17 august 2018

Trump’s Plan for Coal Emissions: Let Coal States Regulate Them

By Lisa Friedman, The New York Times, Aug. 17, 2018

WASHINGTON — The Trump administration next week plans to formally propose a vast overhaul of climate change regulations that would allow individual states to decide how, or even whether, to curb carbon dioxide emissions from coal plants, according to a summary of the plan and details provided by three people who have seen the full proposal.

The plan would also relax pollution rules for power plants that need upgrades. That, combined with allowing states to set their own rules, creates a serious risk that emissions, which had been falling, could start to rise again, according to environmentalists.

The proposal, which President Trump is expected to highlight Tuesday at a rally in West Virginia, amounts to the administration’s strongest and broadest effort yet to address what the president has long described as a regulatory “war on coal.” It would considerably weaken what is known as the Clean Power Plan, former President Barack Obama’s signature regulation for cutting planet-warming emissions at coal-fired plants.

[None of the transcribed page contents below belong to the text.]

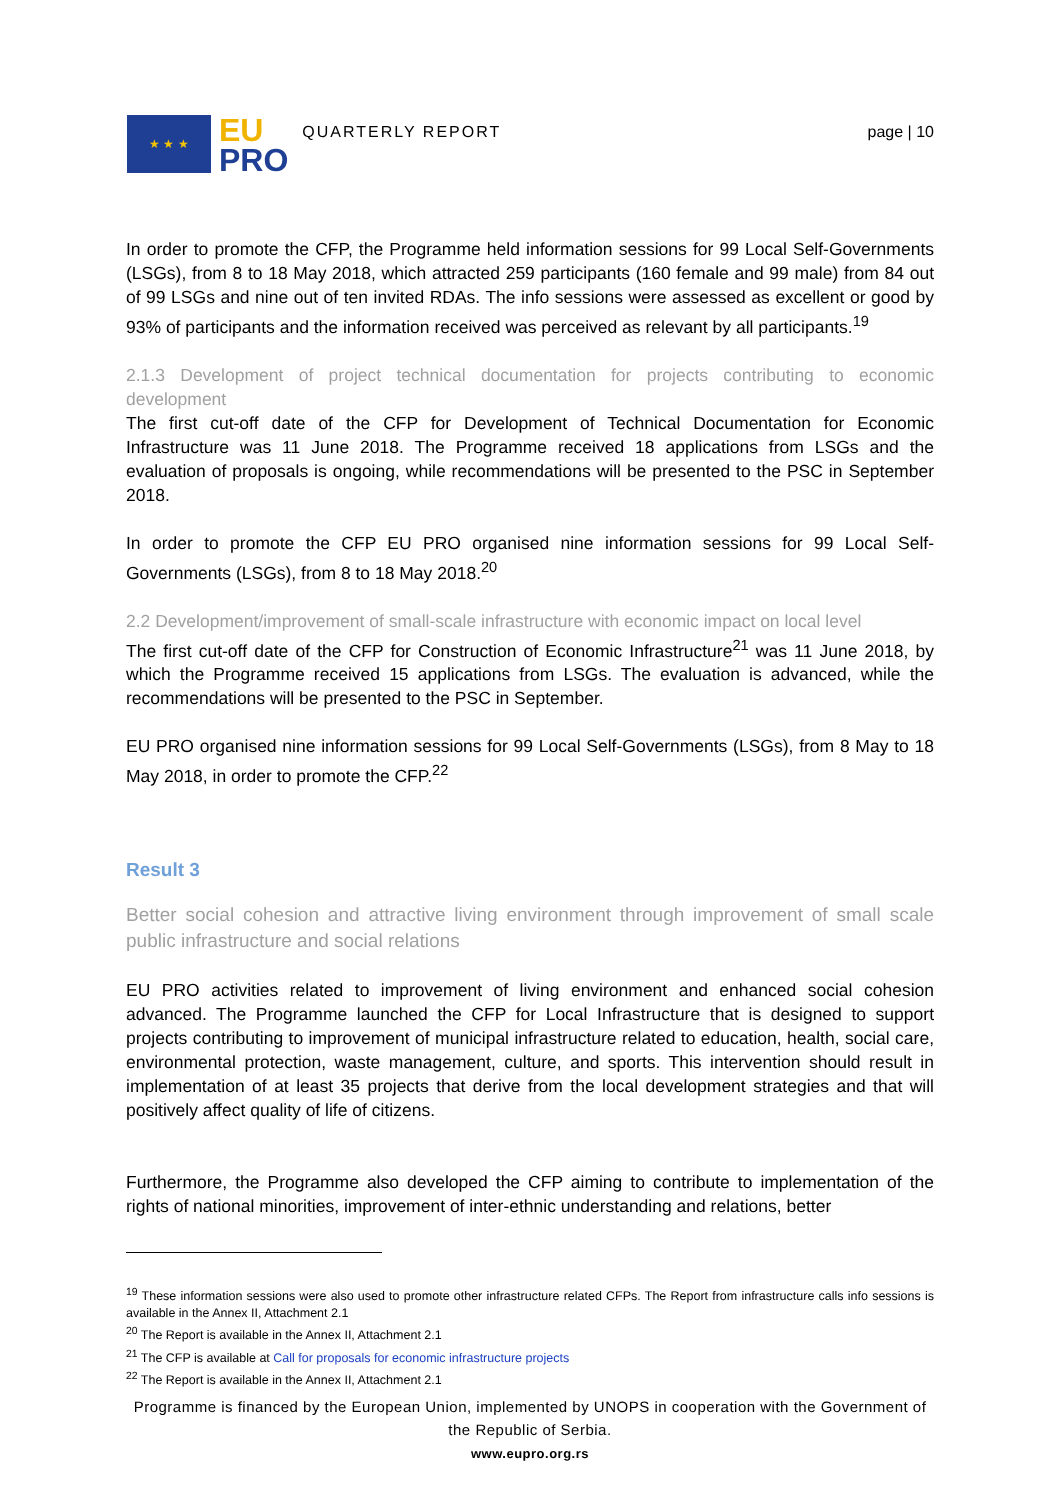★ ★ ★
EU
PRO
QUARTERLY REPORT page | 10
In order to promote the CFP, the Programme held information sessions for 99 Local Self-Governments (LSGs), from 8 to 18 May 2018, which attracted 259 participants (160 female and 99 male) from 84 out of 99 LSGs and nine out of ten invited RDAs. The info sessions were assessed as excellent or good by 93% of participants and the information received was perceived as relevant by all participants.<sup>19</sup>
2.1.3 Development of project technical documentation for projects contributing to economic development
The first cut-off date of the CFP for Development of Technical Documentation for Economic Infrastructure was 11 June 2018. The Programme received 18 applications from LSGs and the evaluation of proposals is ongoing, while recommendations will be presented to the PSC in September 2018.
In order to promote the CFP EU PRO organised nine information sessions for 99 Local Self-Governments (LSGs), from 8 to 18 May 2018.<sup>20</sup>
2.2 Development/improvement of small-scale infrastructure with economic impact on local level
The first cut-off date of the CFP for Construction of Economic Infrastructure<sup>21</sup> was 11 June 2018, by which the Programme received 15 applications from LSGs. The evaluation is advanced, while the recommendations will be presented to the PSC in September.
EU PRO organised nine information sessions for 99 Local Self-Governments (LSGs), from 8 May to 18 May 2018, in order to promote the CFP.<sup>22</sup>
Result 3
Better social cohesion and attractive living environment through improvement of small scale public infrastructure and social relations
EU PRO activities related to improvement of living environment and enhanced social cohesion advanced. The Programme launched the CFP for Local Infrastructure that is designed to support projects contributing to improvement of municipal infrastructure related to education, health, social care, environmental protection, waste management, culture, and sports. This intervention should result in implementation of at least 35 projects that derive from the local development strategies and that will positively affect quality of life of citizens.
Furthermore, the Programme also developed the CFP aiming to contribute to implementation of the rights of national minorities, improvement of inter-ethnic understanding and relations, better
<sup>19</sup> These information sessions were also used to promote other infrastructure related CFPs. The Report from infrastructure calls info sessions is available in the Annex II, Attachment 2.1
<sup>20</sup> The Report is available in the Annex II, Attachment 2.1
<sup>21</sup> The CFP is available at Call for proposals for economic infrastructure projects
<sup>22</sup> The Report is available in the Annex II, Attachment 2.1
Programme is financed by the European Union, implemented by UNOPS in cooperation with the Government of the Republic of Serbia.
www.eupro.org.rs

That rule, crafted as the United States prepared to enter into the 2015 Paris Agreement on global warming, was the first federal carbon-pollution restriction for power plants. In 2016, the Supreme Court temporarily blocked the regulation from taking effect while a federal court heard arguments from a coalition of coal states that sued to block the rule. It remains suspended.

Now, the Trump administration wants to defang the Obama-era rule. The move follows a separate decision this month to freeze Obama-era fuel efficiency standards that were also aimed at reducing greenhouse gas emissions.

“These are the two biggest sectors of the economy that contribute to greenhouse gases in the country and are just hugely significant in terms of emissions,” said Janet McCabe, the Environmental Protection Agency air chief under Mr. Obama. Together the transportation sector and the power sector account for more than half of the country’s emissions, according to the agency.

“The science is just getting clearer and clearer every day,” Ms. McCabe said. “I don’t know how many times people need to hear that we’re having the warmest summer on record or how many storms people need to see. This is no fooling.”